Como típica argentina estoy cruzada por múltiples identidades, y una de ellas es la irlandesa. Un bisabuelo y cuatro tatarabuelos irlandeses llegaron a la Argentina a mediados del siglo XIX. La generación de mi madre fue la última que habló inglés desde niña. Si bien mi abuela St. John se casó con un nieto de italianos y vascos, transmitió a sus hijos la tradición irish enviándolos a colegios de la colectividad. Mi madre fue a una escuela de monjas que ya no existe, el Keating Institute, donde entre muchas cosas aprendió canciones y poesías bastante tétricas que, a pesar del miedo que nos daban, pedíamos que nos contara una y otra vez.
También mamá nos legó las costumbres culinarias. Es habitual que invite a sus nietos a la ceremonia del té con scons, shortbread y dulces caseros. Las recetas que heredó y que resguarda en un viejo cuaderno índice con tapas de hule, ya han sido copiadas por todos. Otro aspecto que supongo heredado de la familia irlandesa es cierto sesgo antibritánico, funcional al “revisionismo histórico” argentino. Si bien comencé a interesarme por mis orígenes desde muy pequeña, como politóloga aproveché mis conocimientos en Historia y Metodología para abordar los estudios sobre los irlandeses en la Argentina.

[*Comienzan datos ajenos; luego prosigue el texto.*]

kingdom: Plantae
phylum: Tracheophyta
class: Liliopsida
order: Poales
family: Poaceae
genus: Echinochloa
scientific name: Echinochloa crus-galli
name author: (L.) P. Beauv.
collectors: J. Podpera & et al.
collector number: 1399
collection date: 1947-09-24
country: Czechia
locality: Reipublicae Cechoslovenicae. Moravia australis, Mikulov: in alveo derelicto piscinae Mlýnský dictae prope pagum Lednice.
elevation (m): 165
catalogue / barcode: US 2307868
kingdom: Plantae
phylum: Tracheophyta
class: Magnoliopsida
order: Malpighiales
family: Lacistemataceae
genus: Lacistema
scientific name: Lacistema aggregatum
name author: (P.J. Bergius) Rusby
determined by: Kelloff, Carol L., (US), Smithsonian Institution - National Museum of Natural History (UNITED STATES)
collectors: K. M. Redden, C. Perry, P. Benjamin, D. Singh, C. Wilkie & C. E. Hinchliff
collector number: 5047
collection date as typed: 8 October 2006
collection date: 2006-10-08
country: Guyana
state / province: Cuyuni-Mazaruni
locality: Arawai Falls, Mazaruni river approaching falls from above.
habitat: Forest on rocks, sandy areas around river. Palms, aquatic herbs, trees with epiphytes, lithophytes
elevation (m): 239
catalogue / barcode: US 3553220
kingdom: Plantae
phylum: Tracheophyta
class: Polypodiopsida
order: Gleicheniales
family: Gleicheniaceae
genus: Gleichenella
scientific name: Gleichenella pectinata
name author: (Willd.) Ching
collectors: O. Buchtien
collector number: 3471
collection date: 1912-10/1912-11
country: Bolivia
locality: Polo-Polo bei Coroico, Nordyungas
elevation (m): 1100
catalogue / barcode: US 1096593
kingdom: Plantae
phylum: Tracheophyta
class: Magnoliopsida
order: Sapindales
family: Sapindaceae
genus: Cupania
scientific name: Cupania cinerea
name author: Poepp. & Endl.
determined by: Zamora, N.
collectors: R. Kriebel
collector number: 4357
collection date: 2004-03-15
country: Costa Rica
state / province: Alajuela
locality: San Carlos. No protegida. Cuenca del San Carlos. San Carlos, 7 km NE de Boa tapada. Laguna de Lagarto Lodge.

Así, me convertí en la genealogista de la familia y seguí la pista del tatarabuelo Cusack en el Archivo General de la Nación, donde pude averiguar que llegó en julio de 1849, en el buque Vanguard. Con este dato escribí a la Sociedad Genealógica Irlandesa y ellos me contactaron con Santiago Boland, en Bahía Blanca, quien tenía el proyecto de ubicar a los descendientes de los pasajeros de ese barco en el que también habían viajado sus antepasados inmigrantes. Gracias a las redes sociales pudimos encontrar a muchos más descendientes de los compañeros de travesía.
Entre las fotos que recuperé, gracias a que toda mi familia se puso a revolver cajones, apareció la de Thomas Cusack, y hasta un gran tomo de poesías – Moore’s Complete Works– firmado por él, de modo que pudimos conocer su hermosa caligrafía. La suerte hizo que un libro salvado de las llamas de la Iglesia de San Ignacio en 1955 fuera el que registraba su matrimonio con Anne Kearney en 1850 y así descubrí nuevos apellidos por sus respectivas madres: Burns y Dowdal. Por familysearch conseguí las actas de bautismo de sus hijos porteños, siempre con domicilios cerca de la Plaza de Mayo. Aunque camino por allí habitualmente, nunca dejo de pensar que voy sobre sus pasos.